Bam! Rip! Pop! Ominous sounds. I heard them one morning. They preceded feelings of shock, fear, and dismay. They produced thoughts of, “I better leave now.”
Have you ever had an epiphany? Merriam Webster online describes an epiphany as, “an illuminating discovery, realization, or disclosure.” I think we all have one now and then. Some can pop a profound “aha” into our consciousness. Some are not so profound. I’ll share one of mine; you be the judge of it’s profoundness.
Fall scents of dying leaves and hayfields tinged the early morning air as I left the house in my nursing uniform and cap. I worked at a nursing home and though in the 70’s, a time when nurses’ caps were becoming obsolete, our head nurse said it helped the elderly residents know who the nurse was, as opposed to aides and other workers. I loved my job, my husband, my two kids and our farm, the latter surrounded by woods and hills, and home to our cows, horses, chickens and dogs.
My husband and I had professions other than farming, necessary to support our small beef growing business. My “other” job started before his. Which is why he got to hear the same sounds I did; unfortunately, he was still home.
A little background is necessary. We had an old tractor. We had a hayfield full of bales. The night before we filled a wagon, pulled by the old tractor, with bales and drove into the yard for a late supper with unloading bales planned for dessert. Did I say the tractor was “old?”
After supper, the tractor, apparently deciding enough was enough, wouldn’t start. Finally, worn out ourselves, we gave in and left it parked—behind the car.
The car needed a little extra gas to start moving. So, like always, I started the car, gave the gas pedal a shove with my foot, and backed up like always to make it easier to turn around and leave the farmyard.

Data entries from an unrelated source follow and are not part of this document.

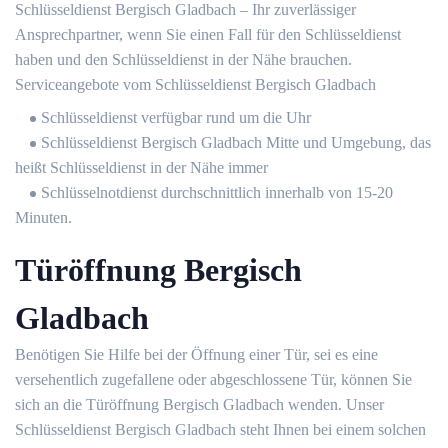
Schlüsseldienst Bergisch Gladbach – Ihr zuverlässiger
Ansprechpartner, wenn Sie einen Fall für den Schlüsseldienst
haben und den Schlüsseldienst in der Nähe brauchen.
Serviceangebote vom Schlüsseldienst Bergisch Gladbach
Schlüsseldienst verfügbar rund um die Uhr
Schlüsseldienst Bergisch Gladbach Mitte und Umgebung, das
heißt Schlüsseldienst in der Nähe immer
Schlüsselnotdienst durchschnittlich innerhalb von 15-20
Minuten.
Türöffnung Bergisch
Gladbach
Benötigen Sie Hilfe bei der Öffnung einer Tür, sei es eine
versehentlich zugefallene oder abgeschlossene Tür, können Sie
sich an die Türöffnung Bergisch Gladbach wenden. Unser
Schlüsseldienst Bergisch Gladbach steht Ihnen bei einem solchen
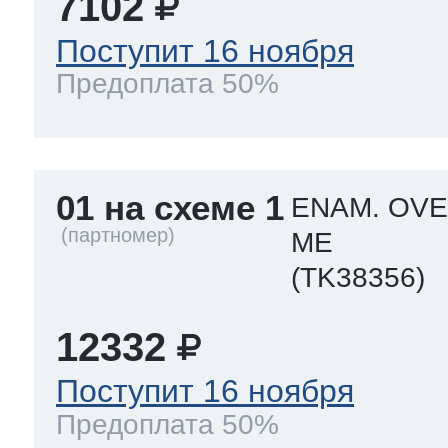
7102
Поступит 16 ноября
т Thor
Предоплата 50%
т Kuppersbusch
01 на схеме 1
ENAM. OVE
ME
(TK38356)
12332
Поступит 16 ноября
Предоплата 50%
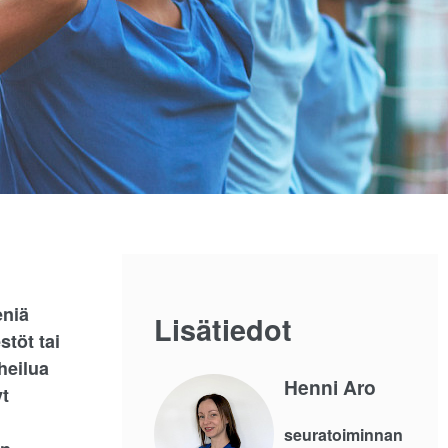
eniä
Lisätiedot
stöt tai
heilua
Henni Aro
yt
seuratoiminnan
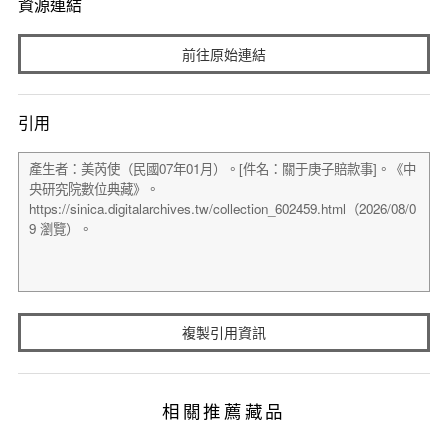
資源連結
前往原始連結
引用
複製引用資訊
相關推薦藏品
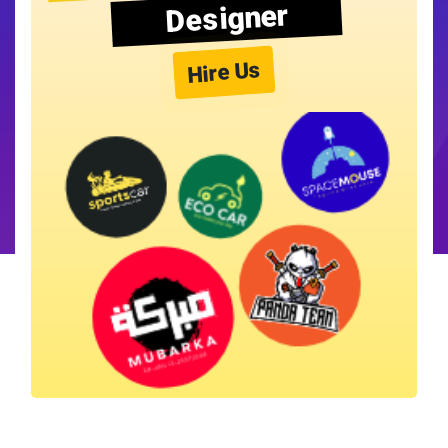
Designer
Hire Us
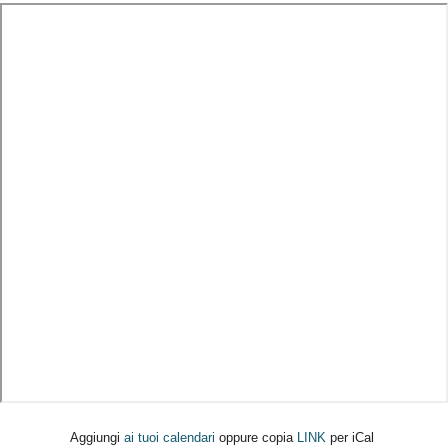
Aggiungi
ai tuoi calendari
oppure copia
LINK
per iCal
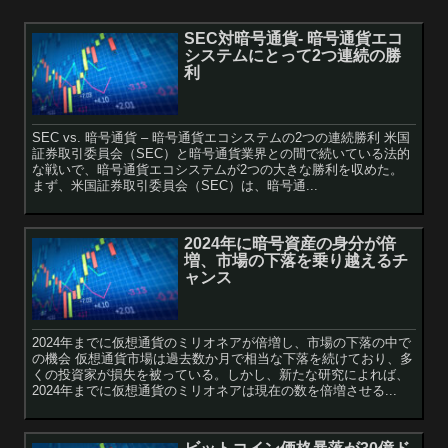
SEC対暗号通貨- 暗号通貨エコ
システムにとって2つ連続の勝
利
SEC vs. 暗号通貨 – 暗号通貨エコシステムの2つの連続勝利 米国
証券取引委員会（SEC）と暗号通貨業界との間で続いている法的
な戦いで、暗号通貨エコシステムが2つの大きな勝利を収めた。
まず、米国証券取引委員会（SEC）は、暗号通...
2024年に暗号資産の身分が倍
増、市場の下落を乗り越えるチ
ャンス
2024年までに仮想通貨のミリオネアが倍増し、市場の下落の中で
の機会 仮想通貨市場は過去数か月で相当な下落を続けており、多
くの投資家が損失を被っている。しかし、新たな研究によれば、
2024年までに仮想通貨のミリオネアは現在の数を倍増させる...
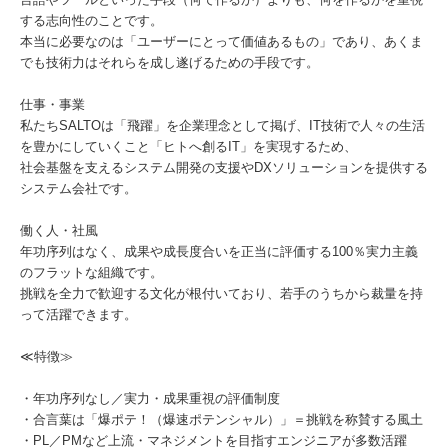
する志向性のことです。
本当に必要なのは「ユーザーにとって価値あるもの」であり、あくま
でも技術力はそれらを成し遂げるための手段です。
仕事・事業
私たちSALTOは「飛躍」を企業理念として掲げ、IT技術で人々の生活
を豊かにしていくこと「ヒトへ創るIT」を実現するため、
社会基盤を支えるシステム開発の支援やDXソリューションを提供する
システム会社です。
働く人・社風
年功序列はなく、成果や成長度合いを正当に評価する100％実力主義
のフラットな組織です。
挑戦を全力で歓迎する文化が根付いており、若手のうちから裁量を持
って活躍できます。
≪特徴≫
・年功序列なし／実力・成果重視の評価制度
・合言葉は「爆ポテ！（爆速ポテンシャル）」＝挑戦を称賛する風土
・PL／PMなど上流・マネジメントを目指すエンジニアが多数活躍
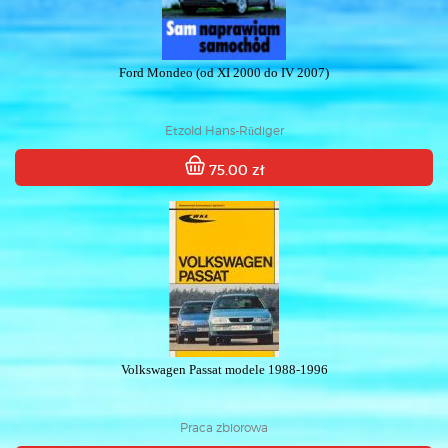
Ford Mondeo (od XI 2000 do IV 2007)
Etzold Hans-Rüdiger
75.00 zł
Volkswagen Passat modele 1988-1996
Praca zbiorowa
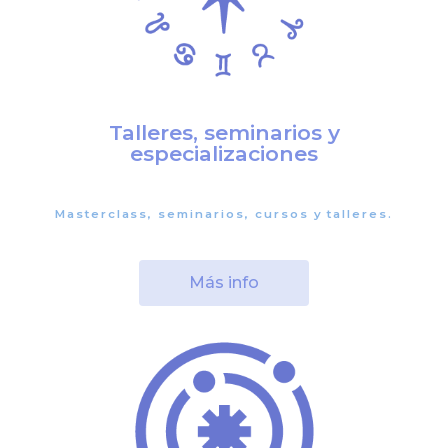
Talleres, seminarios y
especializaciones
Masterclass, seminarios, cursos y talleres.
Más info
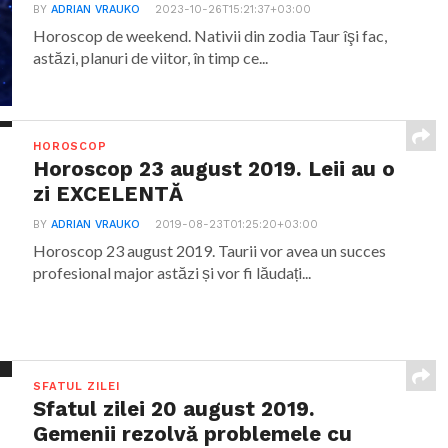
BY
ADRIAN VRAUKO
2023-10-26T15:21:37+03:00
Horoscop de weekend. Nativii din zodia Taur îşi fac,
astăzi, planuri de viitor, în timp ce...
HOROSCOP
Horoscop 23 august 2019. Leii au o
zi EXCELENTĂ
BY
ADRIAN VRAUKO
2019-08-23T01:25:20+03:00
Horoscop 23 august 2019. Taurii vor avea un succes
profesional major astăzi și vor fi lăudați...
SFATUL ZILEI
Sfatul zilei 20 august 2019.
Gemenii rezolvă problemele cu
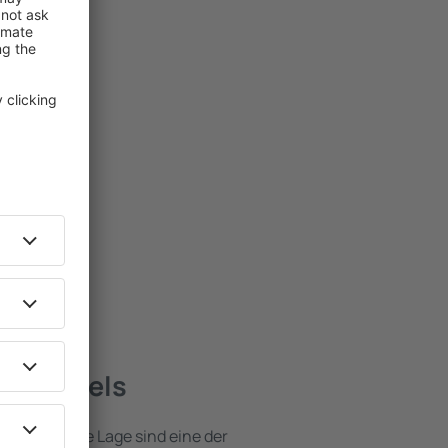
ste Hotels
e attraktive Lage sind eine der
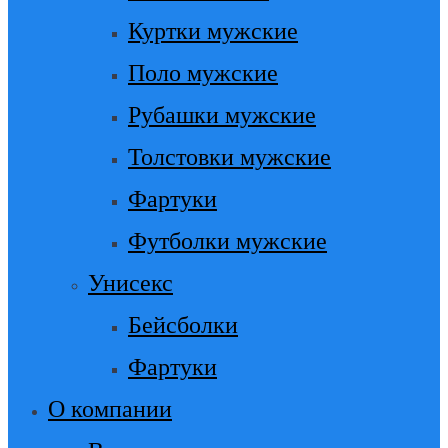
Куртки мужские
Поло мужские
Рубашки мужские
Толстовки мужские
Фартуки
Футболки мужские
Унисекс
Бейсболки
Фартуки
О компании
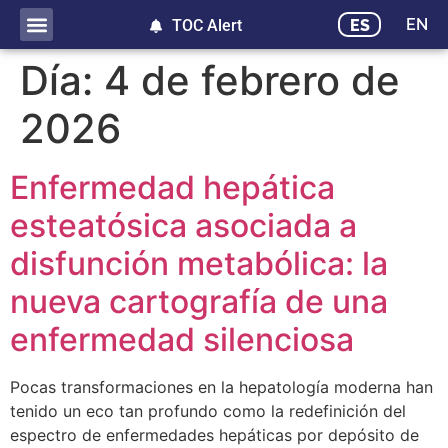
EN
ES
TOC Alert
Día:
4 de febrero de
2026
Enfermedad hepática
esteatósica asociada a
disfunción metabólica: la
nueva cartografía de una
enfermedad silenciosa
Pocas transformaciones en la hepatología moderna han
tenido un eco tan profundo como la redefinición del
espectro de enfermedades hepáticas por depósito de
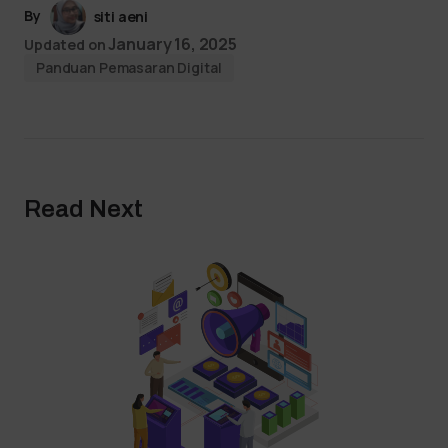
By
siti aeni
January 16, 2025
Updated on
Panduan Pemasaran Digital
Read Next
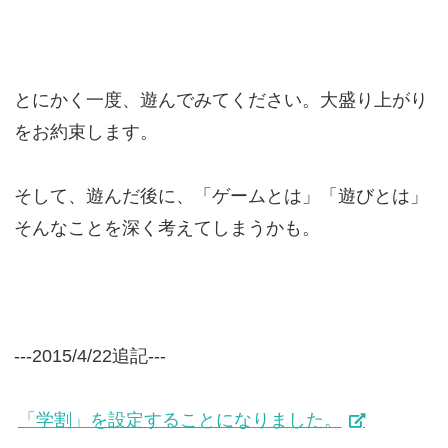
とにかく一度、遊んでみてください。大盛り上がり
をお約束します。
そして、遊んだ後に、「ゲームとは」「遊びとは」
そんなことを深く考えてしまうかも。
---2015/4/22追記---
「学割」を設定することになりました。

Bam! That was the loader arm which the tractor had pointing forward like a bug’s feeler, putting a big hole, right in the center of my trunk.
Rip! That was the loader arm leaving the trunk as I hastily gunned the car forward to get away from that monster.
Pop! That was the loader arm letting go of the trunk as the car jerked forward and stopped again when I braked, now free of entanglements.
Shock. That was the feeling that I could do such a thing.
Fear. That was the feeling I got when I looked at the house in time to see my husband looking out the door at me, then slamming the door with much gusto.
Dismay. That only barely encompassed the myriad of feelings rushing through my mind and limbs.
I drove to work. I gave medications and dealt with a multitude of tasks that day, all the while ruminating about what would happen when I returned home. (See, I can multitask.) Was my marriage intact while my car wasn’t? Could it be fixed while my car couldn’t?
Anticlimactically, my husband was calm and accepting when I got home. He placed duct tape on the hole. (It took a lot of duct tape.) The next day my little daughter, age 3, decorated her little riding car with duct tape on the back too.
So I had an epiphany–Sometimes it’s okay to leave the scene of the crime! Husbands do need time to calm down so don’t bother them with your stuff right away.
I also confirmed versions of some old proverbs I’d heard—get out while the gettin’s good, and time does help heal old wounds, (except on a car.) And sometimes you are teaching your kids lessons about life even when you don’t plan to: “you can usually fix it with duct tape, and an ounce of prevention is worth a pound of cure.” I should have had duct tape on the trunk already! After all, my daughter never got a hole in her trunk when she backed into things after that!